At just about any technology conference — be it a conference addressing social media, mobility, analytics and big data, cloud computing, security or any other topic — at least one keynoter is sure at some point to emphatically say something along the lines of, “Technology is the easy part; the hard part is politics.”
I often hear people in IT say that things would go much more smoothly if not for politics. I’m sorry to have to tell you that this attitude is misinformed. In fact, one former CIO, H. James Dallas, who is also the author of Mastering the Challenges of Leading Change: Inspire the People and Succeed Where Others Fail, counsels that those who do not like politics should “get out of the game.” Politics is what effective CIOs do.
It is via politics that organizations determine how much they are going to spend on technology and what technology investments they are going to make.
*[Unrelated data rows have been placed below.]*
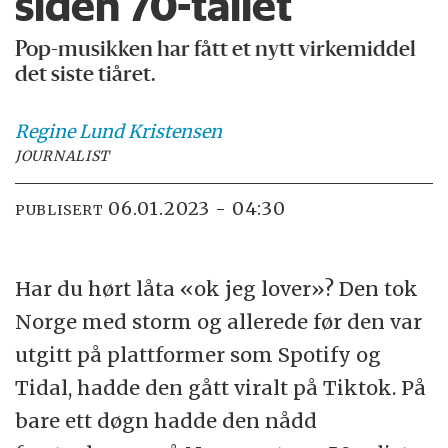
siden 70-tallet
Pop-musikken har fått et nytt virkemiddel
det siste tiåret.
Regine
Lund Kristensen
JOURNALIST
06.01.2023 - 04:30
PUBLISERT
Har du hørt låta «ok jeg lover»? Den tok
Norge med storm og allerede før den var
utgitt på plattformer som Spotify og
Tidal, hadde den gått viralt på Tiktok. På
bare ett døgn hadde den nådd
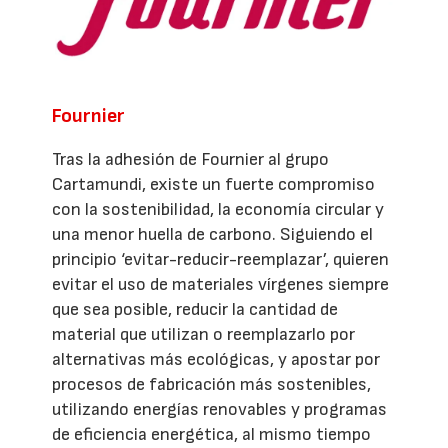
Fournier
Tras la adhesión de Fournier al grupo
Cartamundi, existe un fuerte compromiso
con la sostenibilidad, la economía circular y
una menor huella de carbono. Siguiendo el
principio ‘evitar-reducir-reemplazar’, quieren
evitar el uso de materiales vírgenes siempre
que sea posible, reducir la cantidad de
material que utilizan o reemplazarlo por
alternativas más ecológicas, y apostar por
procesos de fabricación más sostenibles,
utilizando energías renovables y programas
de eficiencia energética, al mismo tiempo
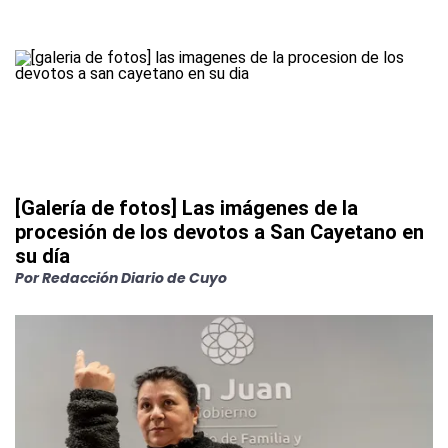
[Galería de fotos] Las imágenes de la
procesión de los devotos a San Cayetano en
su día
Por
Redacción Diario de Cuyo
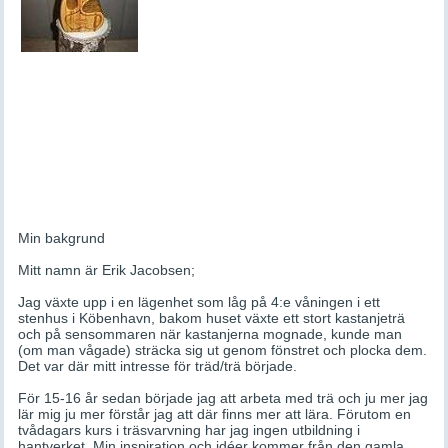
Min bakgrund
Mitt namn är Erik Jacobsen;
Jag växte upp i en lägenhet som låg på 4:e våningen i ett
stenhus i Köbenhavn, bakom huset växte ett stort kastanjeträ
och på sensommaren när kastanjerna mognade, kunde man
(om man vågade) sträcka sig ut genom fönstret och plocka dem.
Det var där mitt intresse för träd/trä började.
För 15-16 år sedan började jag att arbeta med trä och ju mer jag
lär mig ju mer förstår jag att där finns mer att lära. Förutom en
tvådagars kurs i träsvarvning har jag ingen utbildning i
hantverket, Min inspiration och idéer kommer från den gamla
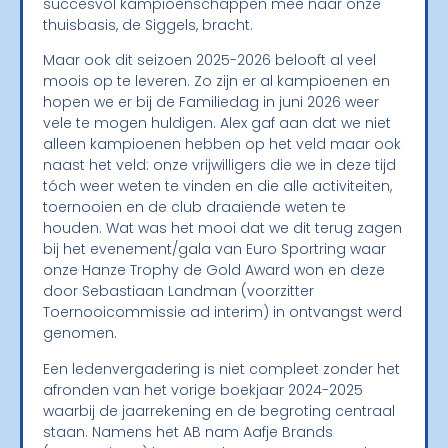
succesvol kampioenschappen mee naar onze
thuisbasis, de Siggels, bracht.
Maar ook dit seizoen 2025-2026 belooft al veel
moois op te leveren. Zo zijn er al kampioenen en
hopen we er bij de Familiedag in juni 2026 weer
vele te mogen huldigen. Alex gaf aan dat we niet
alleen kampioenen hebben op het veld maar ook
naast het veld: onze vrijwilligers die we in deze tijd
tóch weer weten te vinden en die alle activiteiten,
toernooien en de club draaiende weten te
houden. Wat was het mooi dat we dit terug zagen
bij het evenement/gala van Euro Sportring waar
onze Hanze Trophy de Gold Award won en deze
door Sebastiaan Landman (voorzitter
Toernooicommissie ad interim) in ontvangst werd
genomen.
Een ledenvergadering is niet compleet zonder het
afronden van het vorige boekjaar 2024-2025
waarbij de jaarrekening en de begroting centraal
staan. Namens het AB nam Aafje Brands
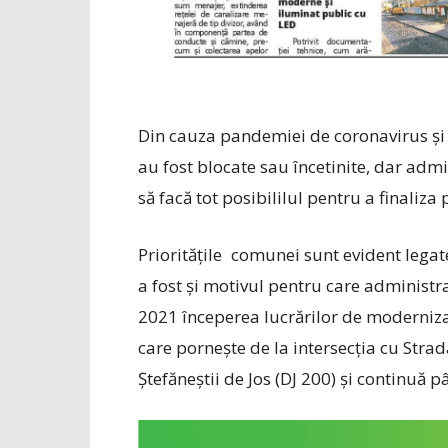
Din cauza pandemiei de coronavirus și a r
au fost blocate sau încetinite, dar admi
să facă tot posibililul pentru a finaliz
Prioritățile comunei sunt evident legat
a fost și motivul pentru care administra
2021 începerea lucrărilor de modernizar
care pornește de la intersecția cu Strad
Ștefăneștii de Jos (DJ 200) și continuă p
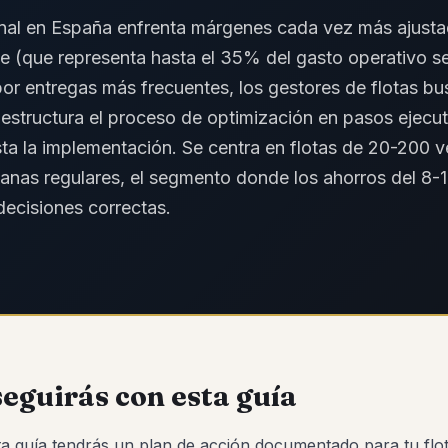
onal en España enfrenta márgenes cada vez más ajustad
e (que representa hasta el 35% del gasto operativo s
 por entregas más frecuentes, los gestores de flotas bu
 estructura el proceso de optimización en pasos ejecut
asta la implementación. Se centra en flotas de 20-200 
banas regulares, el segmento donde los ahorros del 8
decisiones correctas.
eguirás con esta guía
ta guía tendrás un plan de acción documentado para tu flo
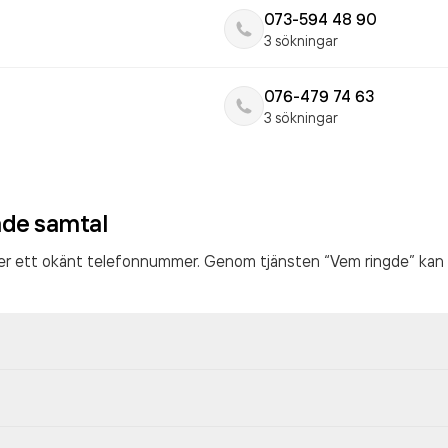
073-594 48 90
3 sökningar
076-479 74 63
3 sökningar
ade samtal
ter ett okänt telefonnummer. Genom tjänsten “Vem ringde” kan 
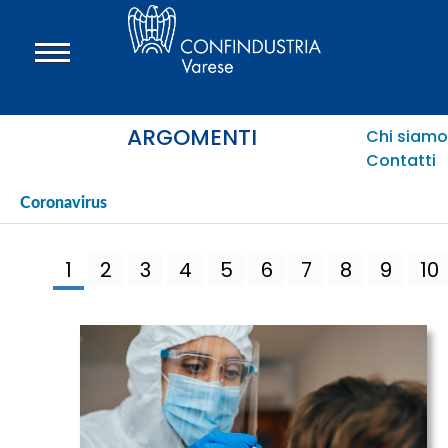
ARGOMENTI
Chi siamo
Contatti
Coronavirus
1
2
3
4
5
6
7
8
9
10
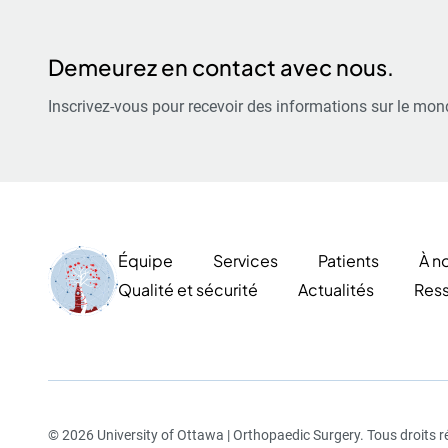
Demeurez en contact avec nous.
Inscrivez-vous pour recevoir des informations sur le mond
Équipe
Services
Patients
À no
Qualité et sécurité
Actualités
Res
© 2026 University of Ottawa | Orthopaedic Surgery. Tous droits r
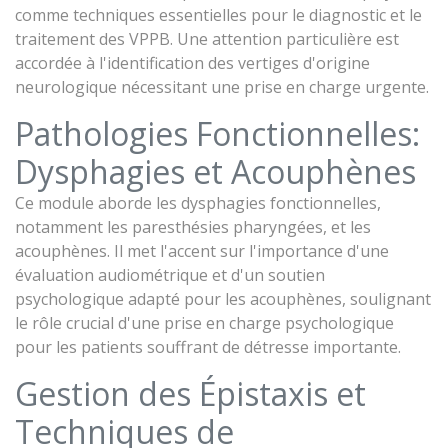
comme techniques essentielles pour le diagnostic et le
traitement des VPPB. Une attention particulière est
accordée à l'identification des vertiges d'origine
neurologique nécessitant une prise en charge urgente.
Pathologies Fonctionnelles:
Dysphagies et Acouphènes
Ce module aborde les dysphagies fonctionnelles,
notamment les paresthésies pharyngées, et les
acouphènes. Il met l'accent sur l'importance d'une
évaluation audiométrique et d'un soutien
psychologique adapté pour les acouphènes, soulignant
le rôle crucial d'une prise en charge psychologique
pour les patients souffrant de détresse importante.
Gestion des Épistaxis et
Techniques de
Politics involves inserting oneself into the center of an accelerating cycle of opportunity identification (what trends are approaching?), evaluating options (which technologies and capabilities need to be deployed and developed?), making decisions (what, when and how will we adapt?) and acting (doing something about the trends you observe). I call this four-part process the IT decision space. This process is political because the parties involved enter it with different agendas and perceptions.
The CIO is the most political of C-level positions. General managers running a for-profit business have one boss. CIOs have to please many stakeholders. Without politics, they are unlikely to please more than one — and soon will be a former CIO. But how does one learn politics? Navigating the politics of organizations is not something that most technology-sector executives were taught in school. Developing political skills most often has to happen on the job, inside the IT organization. Probably the best way to get good at politics is to be mentored by a CIO who is good at politics.
A good mentor will tell you hard truths, beginning with this: Politics is difficult. I asked several CIOs why the political side of the job is so hard, and they cited three major problem areas: a lack of common interest, ignorance within the enterprise about technology and decision spaces that are poorly architected.
No common interest
Organizations can be a semi-toxic cocktail of departmental silos. The different parts of the enterprise have different objectives and frequently don’t talk to one another or share information. And it is often even worse than that; when the first part of the phrase “departmental silos” departs, you are left with mental silos, in which people don’t even perceive the world in similar ways. Effective politics requires creating a common interest, a common language and a common mindset. In the absence of a crisis, getting all parties on the same page is a Sisyphean task.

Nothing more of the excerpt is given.